Saurabh Shirodkar and Pratheek Mallya
DS4CG MAPC
This file describes the process of creating targets and executing the algorithm for the MAPC reweighting procedure.
The target tables should be entered into the file "reweighting_config.json". The format of the file can be understood from the following example:
{
"file_name": "testhh.csv",
"blocks" : [
{
"target_var": "PWGTP",
"special_cond_var": "none",
"special_cond_target": "none",
"tables": [
{
"name": "FirstTable",
"dims": [
{
"var": "AGEP",
"type": "NUM",
"conditions": [
"x <= 2 ",
"2 < x & x <= 4",
"4 < x & x <= 6",
"x > 6"
]
},
{
"var": "SEX",
"type": "NUM",
"conditions": [
"x == 1",
"x == 2"
]
}
]
}
]
},
{
"target_var": "WGTP",
"special_cond_var": "SPORDER",
"special_cond_target": "1",
"tables": [
{
"name": "SecondTable",
"dims": [
{
"var": "ADJINC",
"type": "NUM",
"conditions": [
"x == 3",
"x == 4",
"x == 5",
"x == 6"
]
},
{
"var": "HHTYPE",
"type": "NUM",
"conditions": [
"x == 1",
"x == 2",
"x > 3"
]
}
]
}
]
}
]
}
- "file_name" specifies the input CSV file (the PUMS dataset).

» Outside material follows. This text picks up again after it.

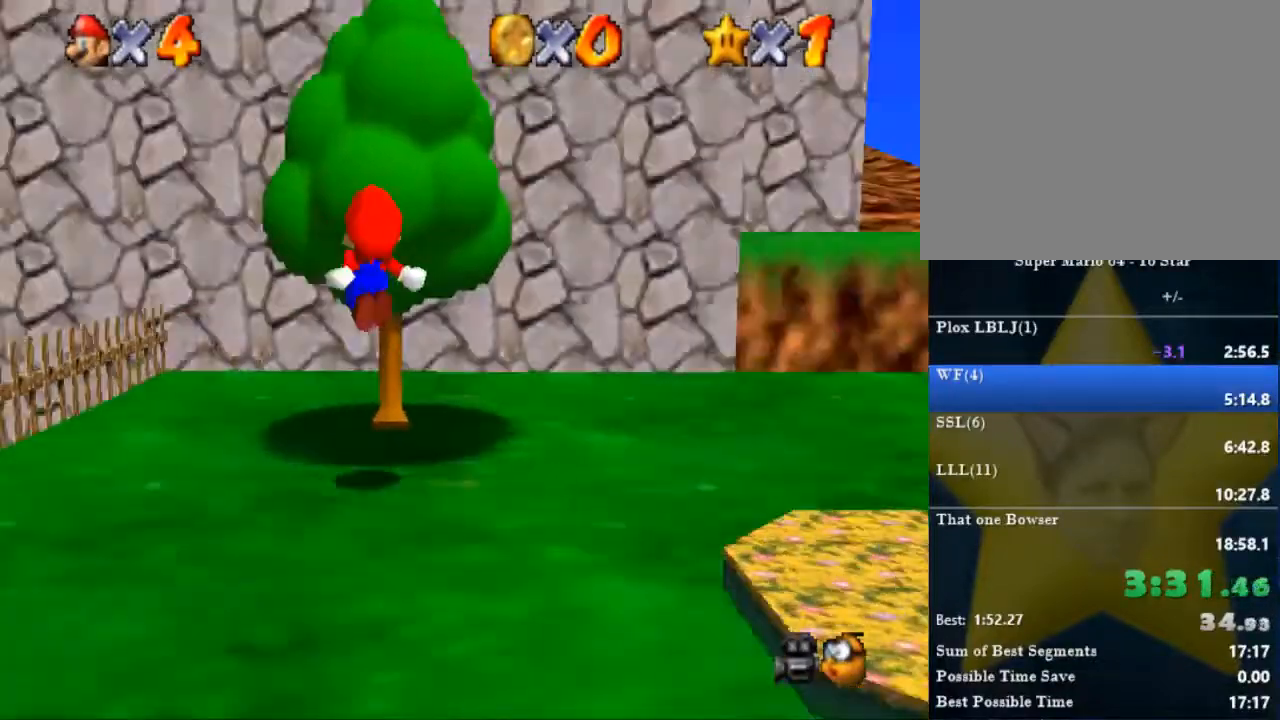
{"buttons": [], "left_stick": "up", "right_stick": "center", "events": [[200, "left_stick", "up"]]}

- Each block represents a different target variable, along with any special conditions to be imposed on the block.
- "target_var" specifies the name of the target variable for the tables in the particular block.
- "special_cond_var" specifies the name of the variable under which any special filtering condition needs to be applied.
- "special_cond_target" specifies the value of the special condition variable for filtering.
Each block consists of a set of tables.
Each object in the "tables" array represents a table. There can be an arbitrary amount of tables.
For each table, the "name" field indicates the name of the table. Each object of the "dims" array indicates one variable or dimension. The "var" field of a variable should be a header in the input CSV file. The "type" field can take values "NUM" or "CHAR" and denotes the type of the variable. The "conditions" array is a set of conditions that represent the columns of the table corresponding to the varaible. Each of these should be a logical expression (that evaluates to a boolean) that can be parsed by the R interpreter. The variable in this expression should be denoted by the letter 'x'.
The number of dimensions, as well as the number of conditions within each dimension, can be arbitrarily large. In the above example, the dimension of "FirstTable" is 3x2x2 while that of "SecondTable" is just 3.
After specifying "reweighting_config.json" in this format, run the script "read_config.R". Corresponding to each table, a CSV file will be generated with the same name as that table. Open the CSV file for each table (using a software such as MS Excel or LibreOffice Calc, or a text editor) and fill in the target values corresponding to each cell of the target table.
After specifying the target tables, run the script "test.R". The number of iterations can be modified at the top of the script. At the end of the script, the output weights will be written to the file "weights_final.csv".
Dependencies: R Packages:
- tidyverse
- rjson
- data.table